Spark 2 Known Issues

The following sections describe the current known issues and limitations in Cloudera Distribution of Apache Spark 2. In some cases, a feature from the upstream Apache Spark project is currently not considered reliable enough to be supported by Cloudera. For a number of integration features in CDH that rely on Spark, the feature does not work with Cloudera Distribution of Apache Spark 2 because CDH components are not introducing dependencies on Spark 2.

Empty result when reading Parquet table created by saveAsTable()

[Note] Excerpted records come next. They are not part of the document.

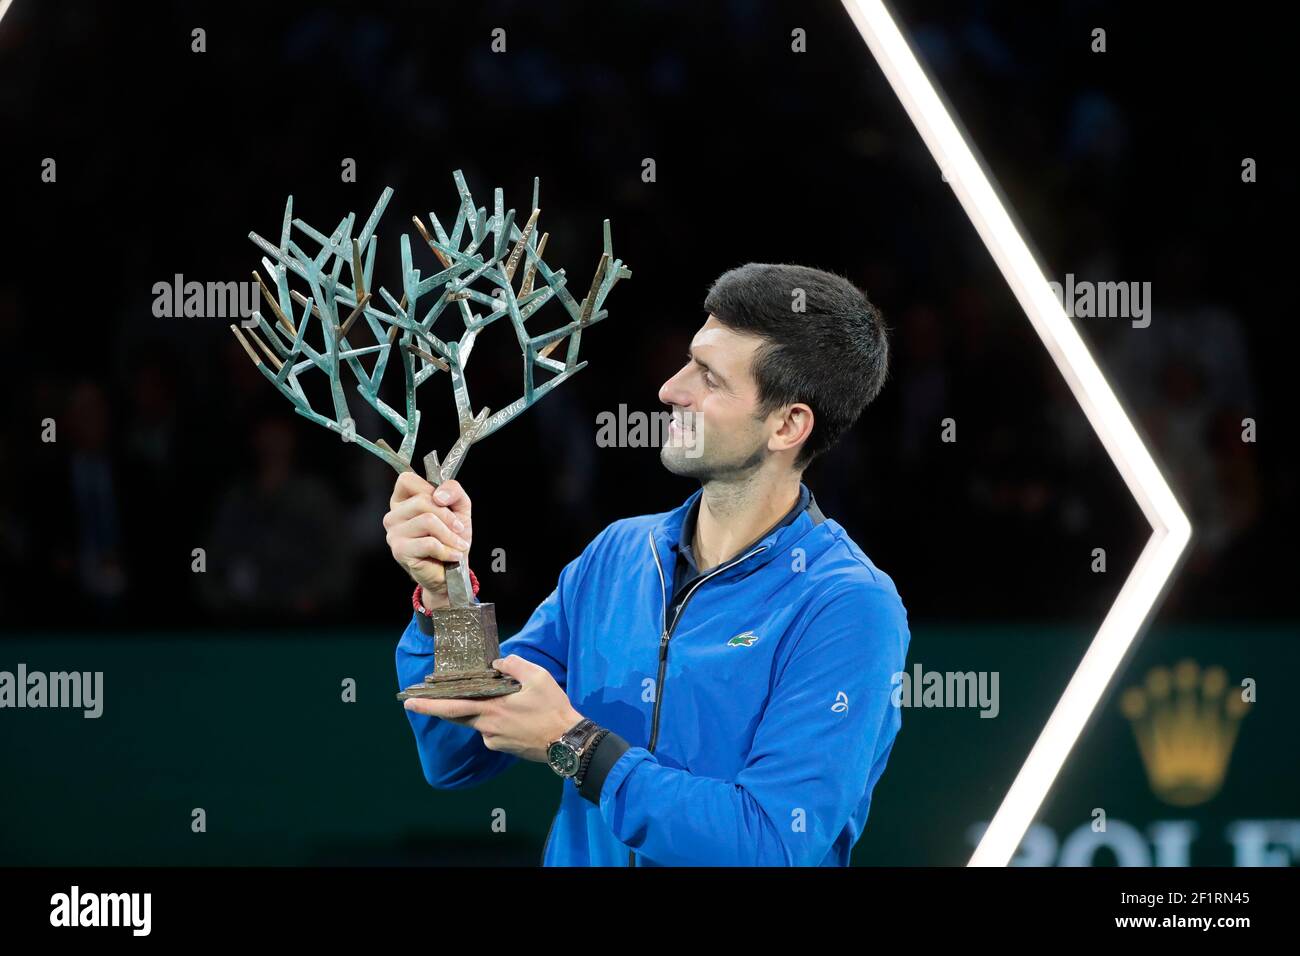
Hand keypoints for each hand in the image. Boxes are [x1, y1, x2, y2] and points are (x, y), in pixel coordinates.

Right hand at [383, 471, 472, 605]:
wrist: (453, 571)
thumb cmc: (452, 537)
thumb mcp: (459, 507)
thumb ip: (453, 490)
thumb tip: (439, 495)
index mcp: (403, 501)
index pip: (407, 479)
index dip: (430, 488)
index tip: (445, 504)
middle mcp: (393, 515)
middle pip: (422, 501)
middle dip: (448, 517)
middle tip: (459, 530)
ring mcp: (394, 533)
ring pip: (427, 520)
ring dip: (450, 535)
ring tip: (457, 544)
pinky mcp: (400, 551)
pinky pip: (429, 543)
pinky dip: (447, 550)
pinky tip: (452, 555)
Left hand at [402, 655, 583, 763]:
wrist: (567, 743)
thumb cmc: (553, 709)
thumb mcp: (538, 678)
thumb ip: (515, 665)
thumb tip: (499, 663)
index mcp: (492, 709)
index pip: (452, 706)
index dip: (428, 705)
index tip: (408, 702)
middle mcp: (487, 727)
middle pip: (457, 716)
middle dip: (435, 709)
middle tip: (415, 703)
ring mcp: (493, 740)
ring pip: (478, 721)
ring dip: (481, 710)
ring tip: (506, 702)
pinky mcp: (502, 747)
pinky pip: (491, 730)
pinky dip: (496, 719)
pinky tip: (516, 715)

After a Parquet table is created by the saveAsTable() function, Spark SQL queries against the table return an empty result set. The issue is caused by the "path" property of the table not being written to the Hive metastore during the saveAsTable() call.

Bug: SPARK-21994

Affects: Cloudera Distribution of Apache Spark 2.1 release 2, Cloudera Distribution of Apache Spark 2.2 release 1

Severity: High

Workaround: You can set the path manually before the call to saveAsTable():

val options = Map("path" -> "/path/to/hdfs/directory/containing/table")
df.write.options(options).saveAsTable("db_name.table_name")

Or you can add the path to the metastore when the table already exists, for example:

spark.sql("alter table db_name.table_name set SERDEPROPERTIES ('path'='hdfs://host.example.com:8020/warehouse/path/db_name.db/table_name')")
spark.catalog.refreshTable("db_name.table_name")

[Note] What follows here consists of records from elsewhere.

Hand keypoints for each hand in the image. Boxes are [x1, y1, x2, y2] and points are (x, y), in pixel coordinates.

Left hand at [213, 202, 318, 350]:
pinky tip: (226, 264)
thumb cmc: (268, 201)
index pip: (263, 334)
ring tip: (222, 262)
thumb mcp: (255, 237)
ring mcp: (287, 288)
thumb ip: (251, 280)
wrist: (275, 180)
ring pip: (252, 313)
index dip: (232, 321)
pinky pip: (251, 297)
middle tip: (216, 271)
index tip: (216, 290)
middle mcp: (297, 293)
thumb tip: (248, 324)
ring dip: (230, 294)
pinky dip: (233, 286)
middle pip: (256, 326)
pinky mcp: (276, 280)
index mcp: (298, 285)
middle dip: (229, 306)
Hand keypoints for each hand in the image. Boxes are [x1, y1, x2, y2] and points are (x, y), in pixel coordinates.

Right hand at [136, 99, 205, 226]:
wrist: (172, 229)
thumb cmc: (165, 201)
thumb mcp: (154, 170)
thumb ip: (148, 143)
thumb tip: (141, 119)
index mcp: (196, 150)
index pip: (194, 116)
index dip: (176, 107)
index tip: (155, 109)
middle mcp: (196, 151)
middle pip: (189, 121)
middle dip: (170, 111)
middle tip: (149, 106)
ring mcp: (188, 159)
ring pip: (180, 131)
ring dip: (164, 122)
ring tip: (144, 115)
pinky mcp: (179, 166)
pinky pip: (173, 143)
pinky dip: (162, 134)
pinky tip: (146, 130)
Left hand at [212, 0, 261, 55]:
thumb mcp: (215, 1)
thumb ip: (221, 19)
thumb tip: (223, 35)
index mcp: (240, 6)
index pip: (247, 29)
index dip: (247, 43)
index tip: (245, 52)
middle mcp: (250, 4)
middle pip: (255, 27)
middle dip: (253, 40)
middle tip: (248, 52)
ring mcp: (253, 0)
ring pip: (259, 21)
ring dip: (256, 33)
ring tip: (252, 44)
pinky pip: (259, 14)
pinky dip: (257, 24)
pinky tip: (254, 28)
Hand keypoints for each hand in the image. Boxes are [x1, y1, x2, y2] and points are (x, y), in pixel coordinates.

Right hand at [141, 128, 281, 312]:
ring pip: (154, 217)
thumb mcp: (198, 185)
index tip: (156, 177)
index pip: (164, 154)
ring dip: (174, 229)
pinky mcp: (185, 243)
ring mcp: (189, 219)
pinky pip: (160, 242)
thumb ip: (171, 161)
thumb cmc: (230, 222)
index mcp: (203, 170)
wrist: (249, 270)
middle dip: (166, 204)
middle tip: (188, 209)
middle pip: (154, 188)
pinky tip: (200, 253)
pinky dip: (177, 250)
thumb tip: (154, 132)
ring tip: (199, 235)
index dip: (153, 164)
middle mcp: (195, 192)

Spark 2 Version Requirement for Clusters Managed by Cloudera Manager

All CDH clusters managed by a single Cloudera Manager instance must use exactly the same Spark 2 version. Make sure to install or upgrade the CSDs and parcels across all machines of all clusters at the same time.

Spark Standalone

Spark Standalone is not supported for Spark 2.

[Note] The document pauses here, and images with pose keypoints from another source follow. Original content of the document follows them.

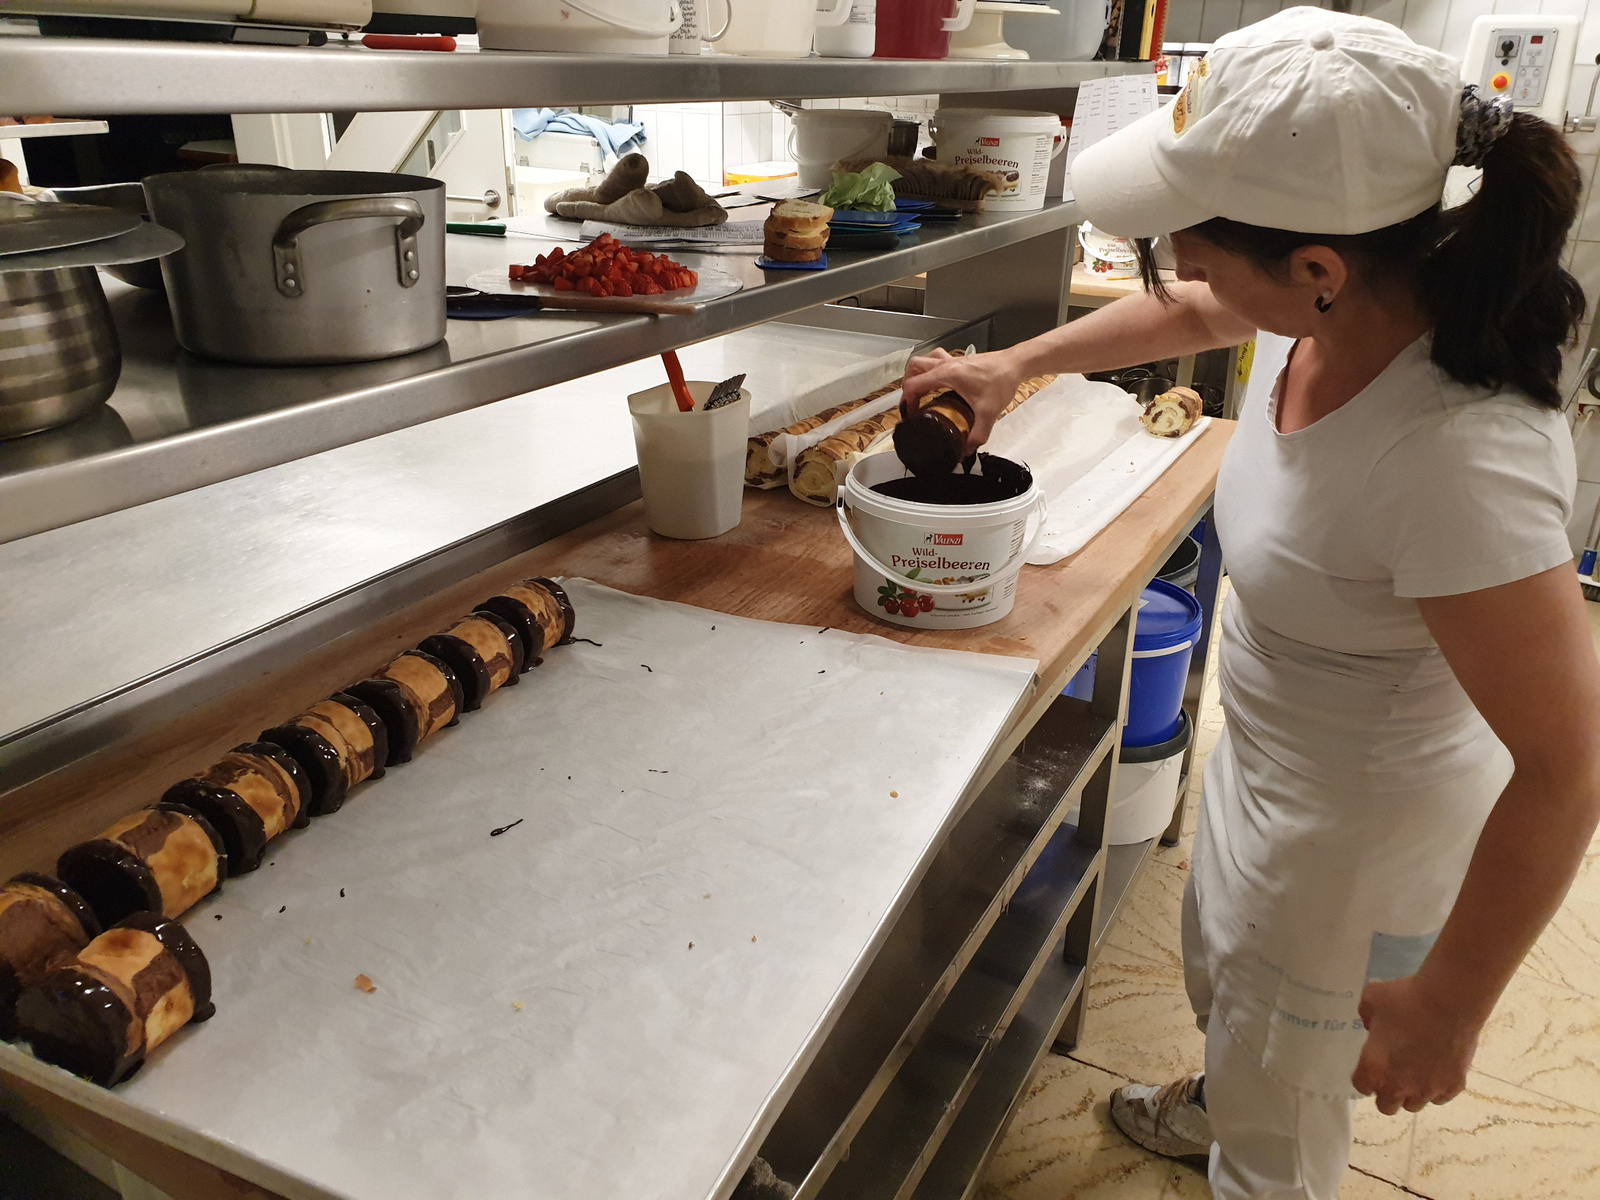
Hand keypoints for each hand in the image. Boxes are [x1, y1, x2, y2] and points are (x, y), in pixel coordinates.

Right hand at [900, 347, 1025, 452]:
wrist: (1015, 364)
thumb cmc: (1001, 380)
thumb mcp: (988, 413)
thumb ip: (977, 435)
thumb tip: (966, 450)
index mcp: (947, 374)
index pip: (914, 384)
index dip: (908, 401)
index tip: (912, 413)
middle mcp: (946, 364)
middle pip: (914, 367)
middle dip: (908, 384)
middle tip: (912, 401)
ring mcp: (953, 360)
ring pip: (924, 360)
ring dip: (918, 373)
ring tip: (919, 389)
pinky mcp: (960, 360)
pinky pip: (938, 360)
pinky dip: (932, 370)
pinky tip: (939, 383)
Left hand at [1351, 975, 1479, 1114]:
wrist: (1448, 1001)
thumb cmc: (1405, 998)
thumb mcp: (1371, 999)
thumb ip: (1366, 1018)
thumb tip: (1373, 1027)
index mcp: (1374, 1067)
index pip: (1361, 1086)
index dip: (1365, 1076)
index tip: (1372, 1065)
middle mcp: (1400, 1086)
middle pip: (1387, 1106)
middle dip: (1387, 1092)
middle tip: (1393, 1072)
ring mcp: (1428, 1089)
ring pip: (1414, 1105)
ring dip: (1412, 1092)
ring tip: (1417, 1071)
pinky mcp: (1454, 1086)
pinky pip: (1440, 1097)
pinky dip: (1437, 1088)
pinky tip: (1438, 1070)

Spark2 On HBase is not Supported

Spark On HBase is a CDH component that has a dependency on Spark 1.6. Because CDH components do not have any dependencies on Spark 2, Spark On HBase does not work with Spark 2.

Dynamic allocation and Spark Streaming

If you are using Spark Streaming, Cloudera recommends that you disable dynamic allocation by setting spark.dynamicAllocation.enabled to false when running streaming applications.

Structured Streaming is not supported

Cloudera does not support the Structured Streaming API.

Oozie Spark2 Action is not Supported

The Oozie Spark action is a CDH component that has a dependency on Spark 1.6. Because CDH components do not have any dependencies on Spark 2, the Oozie Spark action does not work with Spark 2.

SparkR is not Supported

SparkR is not supported for Spark 2. (SparkR is also not supported in CDH with Spark 1.6.)

GraphX is not Supported

GraphX is not supported for Spark 2. (GraphX is also not supported in CDH with Spark 1.6.)

Thrift Server

The Thrift JDBC/ODBC server is not supported for Spark 2. (The Thrift server is also not supported in CDH with Spark 1.6.)

Spark SQL CLI is not Supported

The Spark SQL CLI is not supported for Spark 2. (The Spark SQL CLI is also not supported in CDH with Spark 1.6.)

Rolling Upgrades are not Supported

Rolling upgrades are not possible from Spark 1.6 bundled with CDH, to the Cloudera Distribution of Apache Spark 2.

Package Install is not Supported

The Cloudera Distribution of Apache Spark 2 is only installable as a parcel.

Hardware Acceleration for MLlib is not Supported

This feature is part of the GPL Extras package for CDH.

Cost Based Optimization is not Supported

The Cost Based Optimization feature is not supported in Spark 2.2. Do NOT set the spark.sql.cbo.enabled configuration option to true.